A ciò deve aggiungersi il fatto che ormai il debito italiano non è più prevalentemente interno, ma classato per quasi la metà presso operatori non residenti, per i quali è ipotizzabile una elevata reattività delle scelte finanziarie rispetto a fattori congiunturali. Tuttavia, se da una parte costruire e salvaguardare un consistente avanzo primario é indispensabile, per non abbandonare il sentiero del pieno controllo delle finanze pubbliche, dall'altra le misure anticicliche - quelle cioè miranti a ridurre l’impatto della crisi finanziaria sull’economia reale - soprattutto sul fronte del tamponamento della disoccupazione e del sostegno della domanda delle famiglie, richiedono un aumento della spesa fiscale in deficit. Per evitare il peggio servono dunque soldi che non ci sono né ci saranno.

In una simile situazione il nostro efficientissimo governo ovviamente latita. Soprattutto in tempi di crisi, sarebbe necessaria, infatti, più trasparenza sull’andamento dei nostri conti pubblici. Una migliore comunicazione, oltre a essere sintomo di serietà, serve a rassicurare i mercati, dunque a ridurre lo spread fra il rendimento dei nostri titoli di stato e quello sui Bund tedeschi. Il Governo, tuttavia, ha scelto - forse per la naturale tendenza del nostro infaticabile premier - la strada della reticenza. Nonostante il forte deterioramento del quadro macroeconomico, non si registrano previsioni sull’andamento dei nostri conti pubblici da settembre. Questo fa apparire ogni dato di consuntivo molto peggiore di quanto sarebbe se si tenesse conto dell’andamento dell’economia.

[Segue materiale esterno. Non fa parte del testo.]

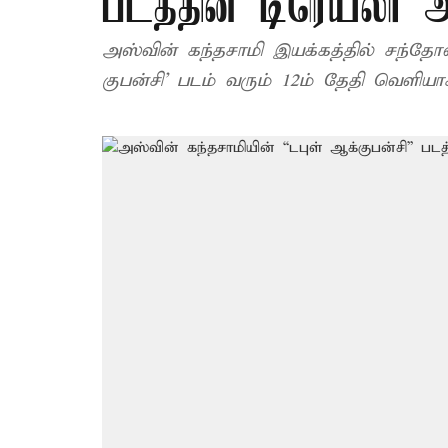
படத்தின் டிரெய்லர் 
அஸ்​வின் கந்​த​சாமி இயக்கத்தில் சந்​தோஷ
குபன்​சி’ படம் வரும் 12ம் தேதி வெளியா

In Italia il percorso di superamento della crisi è, infatti, molto stretto, perché su di esso pesa il vincolo macrofinanziario del debito pubblico. Quello che servirebbe è una moderna ricetta keynesiana adattata al nostro contesto. Solo così, il peggioramento dei saldi di finanza pubblica, che è normale osservare in fase di ciclo negativo, potrà avvenire senza compromettere le aspettative sulla dinamica futura dei conti. Viceversa potremmo correre il rischio di un declassamento del debito e l’inevitabile bancarotta in pieno stile argentina. In un momento tanto delicato per le economie di tutto il mondo, la ricetta del Cavalier Sorriso è, tuttavia, sempre la stessa: spendere e consumare anche se non si hanno i soldi per farlo. Verso la catastrofe insomma, ma con ottimismo.